- Task details -
Your answer must match the data word for word.

Start of Material provided

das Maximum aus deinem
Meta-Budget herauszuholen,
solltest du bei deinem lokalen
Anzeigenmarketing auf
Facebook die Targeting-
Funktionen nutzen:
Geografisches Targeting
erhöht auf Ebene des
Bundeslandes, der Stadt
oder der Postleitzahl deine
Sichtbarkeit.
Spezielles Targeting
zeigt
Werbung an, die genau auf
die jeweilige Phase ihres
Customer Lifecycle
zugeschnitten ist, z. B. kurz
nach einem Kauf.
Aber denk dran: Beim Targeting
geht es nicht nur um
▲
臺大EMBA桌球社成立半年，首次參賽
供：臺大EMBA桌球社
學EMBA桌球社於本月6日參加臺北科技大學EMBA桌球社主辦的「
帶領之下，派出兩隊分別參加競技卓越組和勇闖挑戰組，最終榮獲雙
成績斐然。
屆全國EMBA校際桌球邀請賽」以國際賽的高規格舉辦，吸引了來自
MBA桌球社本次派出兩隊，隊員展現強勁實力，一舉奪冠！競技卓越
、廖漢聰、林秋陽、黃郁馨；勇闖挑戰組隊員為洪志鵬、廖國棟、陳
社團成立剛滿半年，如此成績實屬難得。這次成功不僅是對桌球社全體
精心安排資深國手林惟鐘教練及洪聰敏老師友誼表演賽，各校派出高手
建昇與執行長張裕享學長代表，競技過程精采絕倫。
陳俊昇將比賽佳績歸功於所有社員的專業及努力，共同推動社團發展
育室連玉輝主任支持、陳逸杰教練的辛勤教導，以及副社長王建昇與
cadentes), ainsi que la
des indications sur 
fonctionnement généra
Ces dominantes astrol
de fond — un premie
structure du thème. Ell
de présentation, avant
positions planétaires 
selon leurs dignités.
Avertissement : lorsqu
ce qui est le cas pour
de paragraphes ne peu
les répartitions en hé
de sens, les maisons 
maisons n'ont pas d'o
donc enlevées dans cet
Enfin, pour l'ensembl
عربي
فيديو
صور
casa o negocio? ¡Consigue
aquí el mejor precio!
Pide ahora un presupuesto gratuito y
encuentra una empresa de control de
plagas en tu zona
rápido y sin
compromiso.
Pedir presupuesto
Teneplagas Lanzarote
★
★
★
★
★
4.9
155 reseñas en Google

End of Material provided

- Exercise output -
das Maximum aus deinem
Meta-Budget herauszuholen,
solltest du bei deinem lokalen
Anzeigenmarketing auf
Facebook die Targeting-
Funktionen nutzen:
Geografisches Targeting
erhöht auf Ebene des
Bundeslandes, der Stadt
oder der Postleitzahl deine
Sichtbarkeit.
Spezielles Targeting
zeigt
Werbung an, die genau auf
die jeweilige Phase ihres
Customer Lifecycle
zugeschnitten ist, z. B. kurz
nach einem Kauf.
Aber denk dran: Beim Targeting
geht es nicht nur um
▲
臺大EMBA桌球社成立半年，首次參賽
供：臺大EMBA桌球社
學EMBA桌球社於本月6日參加臺北科技大學EMBA桌球社主辦的「
帶領之下，派出兩隊分別參加競技卓越組和勇闖挑戰組，最終榮獲雙
成績斐然。
屆全國EMBA校際桌球邀請賽」以國際賽的高規格舉辦，吸引了來自
MBA桌球社本次派出兩隊，隊員展現強勁實力，一舉奪冠！競技卓越
、廖漢聰、林秋陽、黃郁馨；勇闖挑戰組隊員為洪志鵬、廖國棟、陳
社團成立剛滿半年，如此成績實屬難得。這次成功不僅是對桌球社全體
精心安排資深國手林惟鐘教練及洪聰敏老師友誼表演賽，各校派出高手
建昇與執行長張裕享學長代表，競技過程精采絕倫。
陳俊昇將比賽佳績歸功於所有社員的專業及努力，共同推動社團發展
育室連玉輝主任支持、陳逸杰教練的辛勤教導，以及副社長王建昇與
cadentes), ainsi que la
des indications sur 
fonctionnement généra
Ces dominantes astrol
de fond — un premie
structure du thème. Ell
de présentation, avant
positions planétaires 
selon leurs dignités.
Avertissement : lorsqu
ce qui est le cas pour
de paragraphes ne peu
les répartitions en hé
de sens, les maisons 
maisons n'ont pas d'o
donc enlevées dans cet
Enfin, pour l'ensembl
عربي
فيديو
صور
casa o negocio? ¡Consigue
aquí el mejor precio!
Pide ahora un presupuesto gratuito y
encuentra una empresa de control de
plagas en tu zona
rápido y sin
compromiso.
Pedir presupuesto
Teneplagas Lanzarote
★
★
★
★
★
4.9
155 reseñas en Google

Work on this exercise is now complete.